Dizem que sou um catador de palavras, mas ultimamente não as tenho encontrado nem em meus momentos de devaneio absoluto. Acho que elas estão tão escondidas de mim quanto o sol e a lua, em noite de chuva densa e fria. Mas, porém, todavia, contudo vou lhe contar o que tenho feito no desfeito de cada dia.

Às vezes me levo para a esquina da rua Um de uma cidade chamada Bem-querer e, como um qualquer, fico imaginando o que poderia estar passando pela cabeça daqueles transeuntes, até então, ilustres desconhecidos dos meus afazeres diários. Este é, para mim, um exercício de relativa complexidade, que procuro realizar de vez em quando na mesma rua e, se possível, no mesmo lugar: ali naquele cantinho já quase desbotado pelo tempo manhoso. O interessante é que, quando chego, as pessoas me olham com total desprezo porque muitas vezes fico de cócoras, como se fosse fazer cocô – como uma criança: uns riem, outros mandam beijinhos, outros fazem caras e bocas, outros me dão dinheiro como se eu estivesse ali pedindo algumas moedas de pouco ou nenhum valor econômico ou religioso. Com o passar das horas percebo que aquelas criaturas que por lá passam são sempre as mesmas (vão e vem), só que quando voltam as reações ficam sem as devidas proporções. A admiração e o espanto caem por terra na mesmice do dia a dia, o que me deixa pensativo e me faz voltar àquele refúgio semi-sinistro. Minha angústia é saber que todas aquelas personalidades um dia vão morrer, assim como eu, e de um jeito ou de outro. Algumas cometerão suicídio coletivo mas outras, provavelmente morrerão à míngua, na sarjeta de uma rua desconhecida, ainda assim, nada disso faz com que elas ou eu mudemos o rumo dos nossos “encontros” emblemáticos.
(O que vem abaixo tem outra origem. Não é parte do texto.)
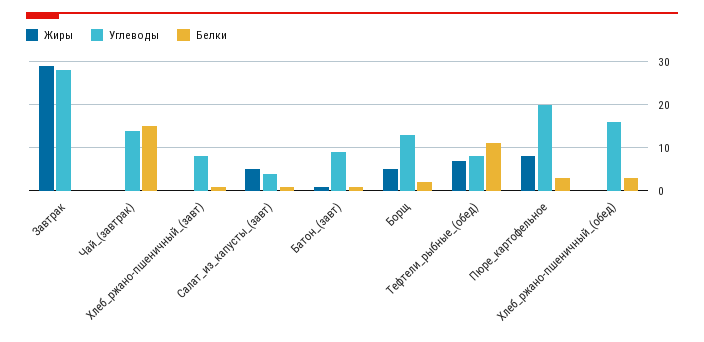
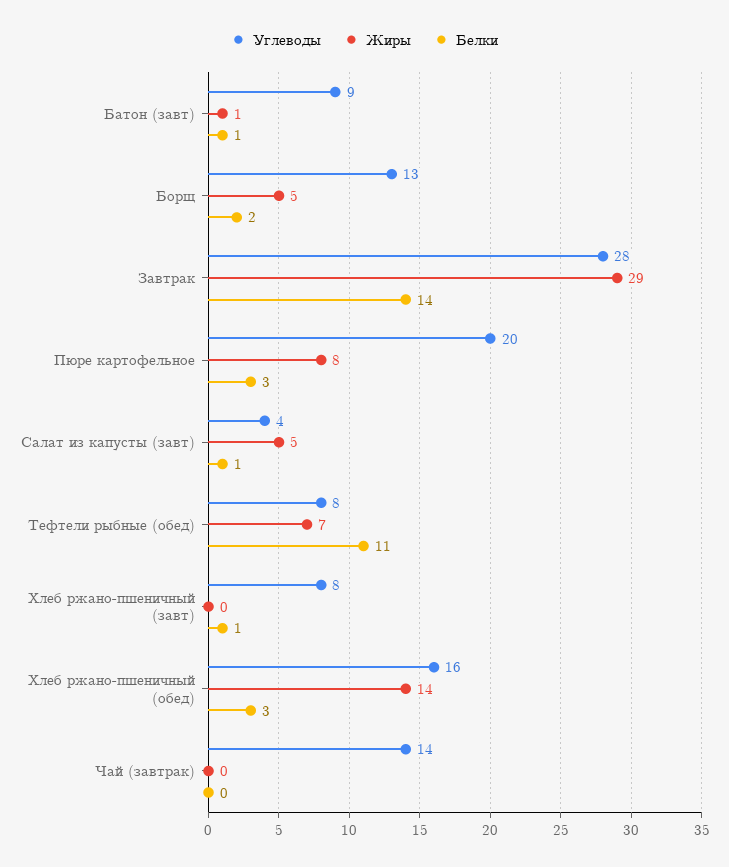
Белки, Завтрак: 0 -> 14
Белки, Чай_(завтрак): 15 -> 0
Жиры, Хлеб_ржано-пшеничный_(обед): 0 -> 14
Alguns pensamentos que me vêem à cabeça, me deixam com os neurônios embotados. Imagina você que quando vou para lá, vou completamente vazio de mim, sem um único argumento delineado ou mesmo um breve rascunho de meias palavras guardado nas mangas suadas da camisa, esfarrapadas, de cores obsoletas. Lá permaneço tão enfático quanto à Estátua da Liberdade em pleno sol de verão americano. Quem sabe sou um morto-vivo ou um vivo morto?! Pode ser que eu já tenha falecido há séculos para aquelas pessoas: é como se eu fosse um a mais ou um de menos – o que não faz o menor sentido prático, por isso, tanto faz – tudo é relativo, abstrato e anguloso nessas horas de fastio desmedido. Na cabeça dos outros, ali parado, devo ser mesmo um zero a esquerda, um serzinho sem razão aparente definida. E para mim? Quem são aquelas beldades enfadonhas?! Na maioria das ocasiões as vejo como bichos. Como o elefante que vi no zoológico no último domingo em companhia de minha mulher e de minha filha de dois anos de idade, que fez uma observação no mínimo curiosa: “parece que ele só tem bunda”.
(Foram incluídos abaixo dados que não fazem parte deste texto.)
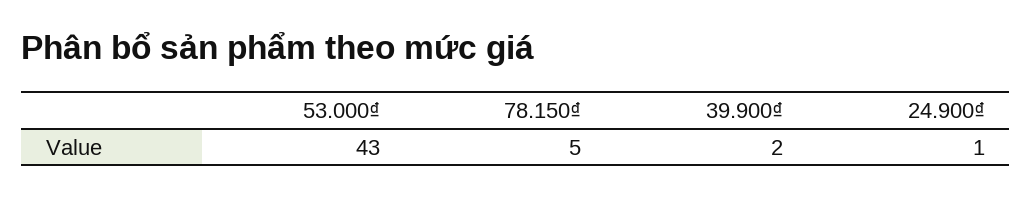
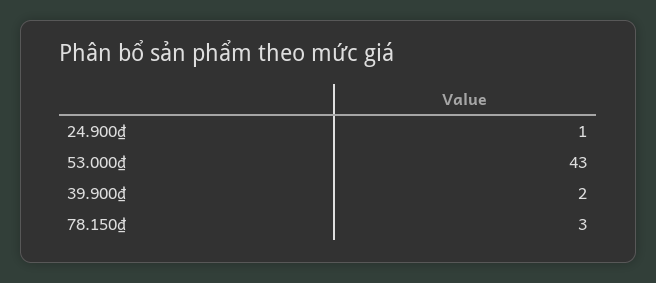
78.150₫: 5 -> 3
Mesmo sabendo que podemos morrer a qualquer instante, não fazemos nada para mudarmos a situação da inércia que nos faz acomodar e achar que está tudo bem. Às vezes eu olho para mim e me pergunto: o quê estou fazendo aqui nessa rua de ninguém? O quê essas criaturas estão pensando de mim? Para onde vão, se é que vão... Nesses momentos me dou conta do abismo que existe entre mim e aqueles seres viventes e nada mutantes. É como se nós fôssemos os verdadeiros paquidermes... quando balanço a tromba para a direita as pessoas estão caminhando para o sul, quando viro o nariz para a esquerda, estão marchando para o norte, e aí, só vejo as bundas. Umas maiores outras menores, estão sempre de costas uns para os outros ou seja, sempre caminham na contramão do que poderia ser o ideal. Assim somos nós: imortais Elefantes vagando por ruas sem nome, como se elas fossem desertas demais para nos vermos e nos darmos as mãos e brincarmos de ciranda como faziam nossos queridos avós nas tardes de domingo e no Dia dos Pais. Que doideira!
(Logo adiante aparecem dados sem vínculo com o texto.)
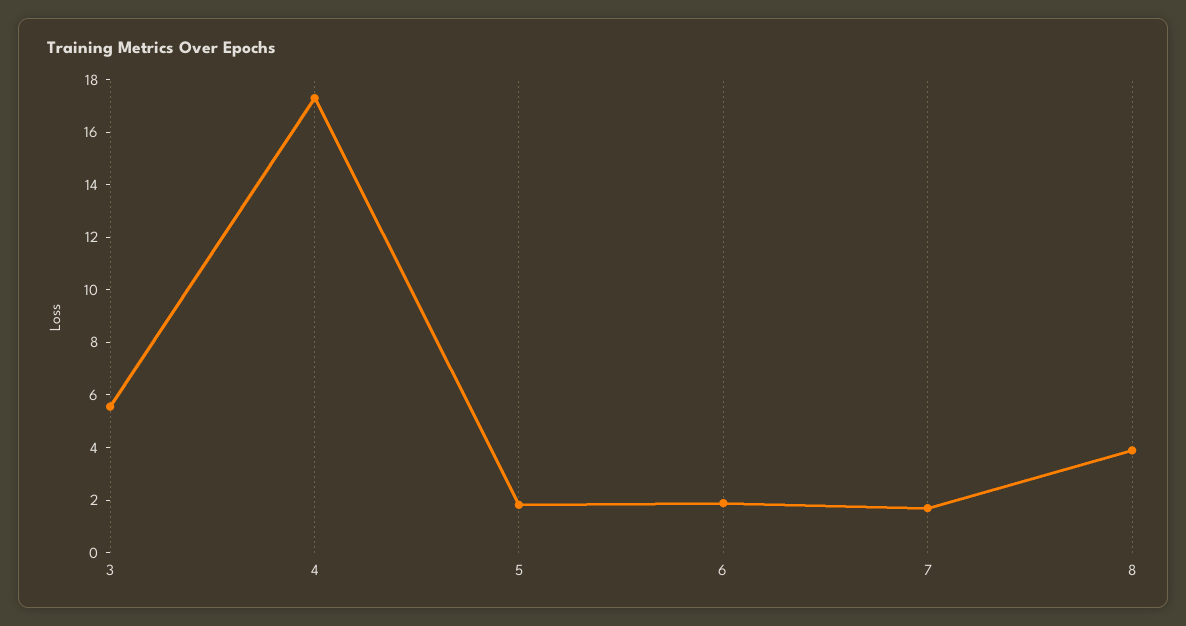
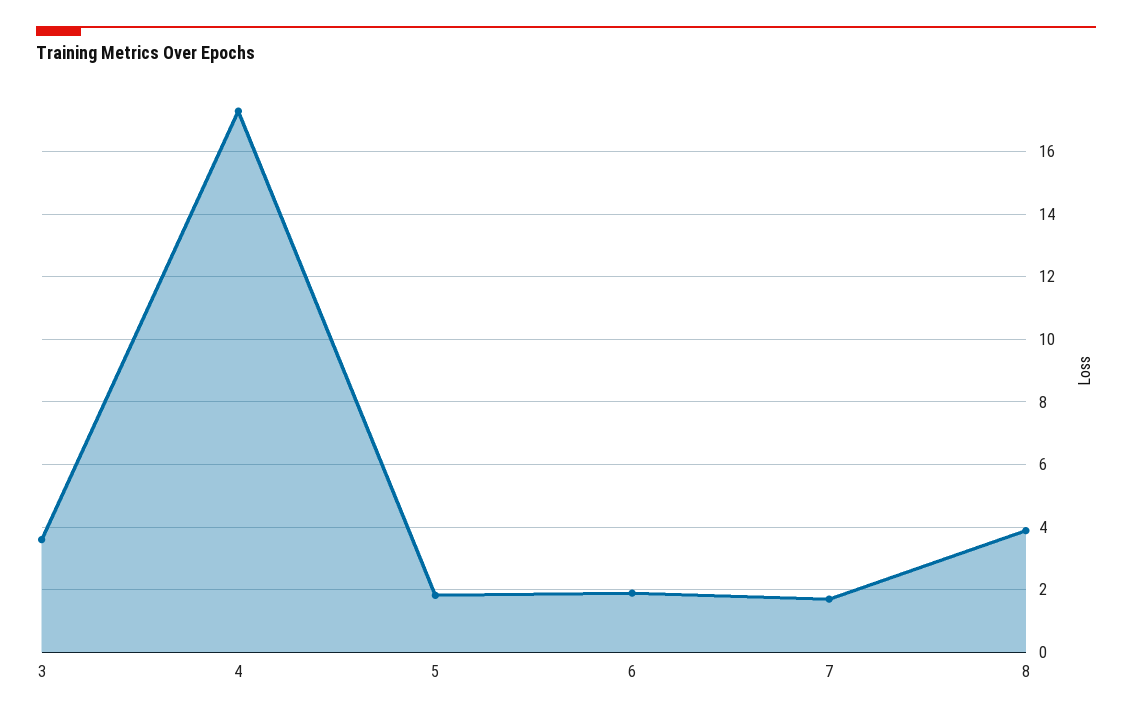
3: 5.5 -> 3.6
Confesso que todos esses questionamentos e delírios tem me deixado obtuso, como se em mim existisse um vazio existencial profundo ou até mesmo profano (na medida em que observo só as bundas). Na verdade estou sendo incoerente comigo mesmo, parece que estou buscando a felicidade nos outros. Parece que as minhas ruas são todas sem saídas, ruas que não se encontram, que não se cruzam nem no infinito das paralelas. Provavelmente irei voltar àquela rua milhares de vezes, talvez eu esteja procurando a mim mesmo, talvez eu tenha me esquecido em algum canto remoto, talvez eu volte lá com outra cara e quem sabe nos encontremos de verdade? Quem sabe eu encontre com algum Sócrates que esteja disposto a arrancar as minhas verdades ou até mesmo as minhas mentiras que certamente são os meus maiores argumentos. Amanhã é feriado Nacional. Devo ir para lá novamente na esperança de encontrar alguém que grite comigo e me arranque do avesso da faca.

Eh meu amigo, na esquina onde fico, coloquei uma placa enorme que diz: todas as ruas são iguais, mas ainda assim, os homens não precisam necessariamente serem totalmente diferentes! Mas nada disto justifica tamanha inquietude pois, andarmos de um lado ao outro, mesmo sendo pisoteados, não significa estarmos juntos.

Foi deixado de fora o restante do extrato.